National Coverage Analysis (NCA) Tracking Sheet

Autologous Stem Cell Transplantation (AuSCT) for Multiple Myeloma

CAG-00011N

Issue

AuSCT is a process used to treat various malignancies in which stem cells are harvested from a patient's bone marrow or peripheral blood, stored, and then given back to the patient following severely myelotoxic doses of chemotherapy and/or radiotherapy. Section 35-30.1 of the Coverage Issues Manual (CIM) states that AuSCT is a non-covered condition in the treatment for multiple myeloma (MM). This decision was based on the insufficiency of data to establish efficacy. The Health Care Financing Administration (HCFA) must evaluate whether new scientific data on AuSCT supports reconsideration for national coverage in the MM population.

Benefit Category

Inpatient Hospital Services
Physicians' Services

Requestor Information

Requestor Name Requestor Letter
HCFA Internally Generated Request N/A
N/A

Important Dates

Formal Request Accepted and Review Initiated
06/29/1999
Expected NCA Completion Date
06/05/2000
Public Comment Period
07/29/1999 - 08/29/1999
Proposed Decision Memo Due Date
Proposed Decision Memo Released
Proposed Decision Memo Public Comment Period
Decision Memo Released
05/31/2000

Contacts

Lead Analysts
Jackie Sheridan-Moore
Lead Medical Officers

Medicare Benefit Category Determination Date

Actions Taken

September 15-16, 1999

The first meeting of the Medicare Coverage Advisory Committee's (MCAC) Drugs, Biologics and Therapeutics (DBT) panel was held on the topic of AuSCT for MM. At the conclusion of the meeting, the panel recommended that sufficient evidence existed to support the treatment of MM in the Medicare population. A summary of the meeting was completed by the panel's Executive Secretary and was approved by the panel chair.

December 8, 1999

The MCAC Executive Committee (EC) reviewed the DBT's panel recommendations on AuSCT for MM and did not ratify them. Instead, the EC requested the issue be sent back to the DBT panel for reexamination. As part of their discussions, the EC identified a number of areas where the process could be improved, such as: clarifying the role of the MCAC, organization and presentation of evidence, and framing of issues or panel questions. A summary of the meeting was completed by the panel's Executive Secretary and was approved by the panel chair.

January 15, 2000

HCFA ordered a technology assessment on the use of AuSCT in patients with MM from Blue Cross and Blue Shield (BC/BS) Technology Evaluation Center (TEC).

April 5, 2000

BC/BS TEC technology assessment completed and sent to HCFA for evaluation. HCFA has 60 days from receipt of the TEC report to review the assessment and issue its coverage decision. New due date will be June 5, 2000.

May 31, 2000

Decision complete. HCFA will remove non-coverage policy for AuSCT in MM and replace it with a limited coverage policy. See Decision Memorandum dated May 31, 2000.

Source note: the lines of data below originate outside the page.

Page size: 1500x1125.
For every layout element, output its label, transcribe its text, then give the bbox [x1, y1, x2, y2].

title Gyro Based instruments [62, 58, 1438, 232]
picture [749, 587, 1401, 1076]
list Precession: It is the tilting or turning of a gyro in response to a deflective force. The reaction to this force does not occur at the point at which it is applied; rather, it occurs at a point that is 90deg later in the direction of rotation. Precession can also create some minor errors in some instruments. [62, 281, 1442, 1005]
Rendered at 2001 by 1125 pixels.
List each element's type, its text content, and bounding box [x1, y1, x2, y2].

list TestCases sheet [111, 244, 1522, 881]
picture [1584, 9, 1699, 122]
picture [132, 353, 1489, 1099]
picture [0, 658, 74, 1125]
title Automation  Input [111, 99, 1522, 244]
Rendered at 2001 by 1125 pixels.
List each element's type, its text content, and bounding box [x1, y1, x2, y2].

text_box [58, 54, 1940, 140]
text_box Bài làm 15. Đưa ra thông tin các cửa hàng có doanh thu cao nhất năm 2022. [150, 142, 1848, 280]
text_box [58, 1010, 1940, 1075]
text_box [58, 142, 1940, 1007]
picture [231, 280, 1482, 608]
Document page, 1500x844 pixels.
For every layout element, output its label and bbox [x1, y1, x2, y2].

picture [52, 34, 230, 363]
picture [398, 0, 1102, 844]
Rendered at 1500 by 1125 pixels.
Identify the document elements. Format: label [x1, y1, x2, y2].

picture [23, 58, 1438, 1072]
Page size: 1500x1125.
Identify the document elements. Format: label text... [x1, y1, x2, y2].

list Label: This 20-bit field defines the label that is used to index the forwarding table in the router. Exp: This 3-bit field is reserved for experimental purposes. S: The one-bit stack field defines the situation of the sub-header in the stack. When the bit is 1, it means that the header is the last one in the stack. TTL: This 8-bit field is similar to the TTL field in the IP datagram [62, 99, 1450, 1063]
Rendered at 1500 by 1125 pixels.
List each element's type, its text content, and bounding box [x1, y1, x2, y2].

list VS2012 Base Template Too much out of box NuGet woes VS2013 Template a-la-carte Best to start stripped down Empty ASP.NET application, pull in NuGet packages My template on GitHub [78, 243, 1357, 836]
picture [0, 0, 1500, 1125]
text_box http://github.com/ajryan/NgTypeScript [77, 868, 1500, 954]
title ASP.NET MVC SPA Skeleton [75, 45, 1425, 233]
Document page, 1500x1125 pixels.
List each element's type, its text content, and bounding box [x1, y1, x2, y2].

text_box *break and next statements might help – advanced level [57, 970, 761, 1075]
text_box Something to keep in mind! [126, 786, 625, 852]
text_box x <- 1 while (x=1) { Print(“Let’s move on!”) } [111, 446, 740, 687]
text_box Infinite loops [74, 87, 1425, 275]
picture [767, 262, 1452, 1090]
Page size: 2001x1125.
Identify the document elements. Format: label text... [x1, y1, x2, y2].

In instances where HCFA issues a decision and payment changes need to be made to implement the policy, claims processing instructions must be written and officially transmitted to our Medicare contractors in order to allow for proper billing and payment of claims for this procedure. According to our coverage process, HCFA has up to 180 days from the next full calendar quarter (which starts on July 1, 2000) to implement any payment changes. Once instructions have been released to the contractors, HCFA will post the effective date of this revised policy. Services provided to beneficiaries on or after that date would be eligible for payment. HCFA will be unable to retroactively reimburse claims prior to the anticipated implementation date.

August 29, 2000

Payment instructions released to the Medicare contractors. The national coverage decision for AuSCT in MM will be effective starting October 1, 2000. Services provided to qualified beneficiaries on or after October 1, 2000 will be eligible for payment. HCFA will be unable to retroactively reimburse claims prior to October 1, 2000.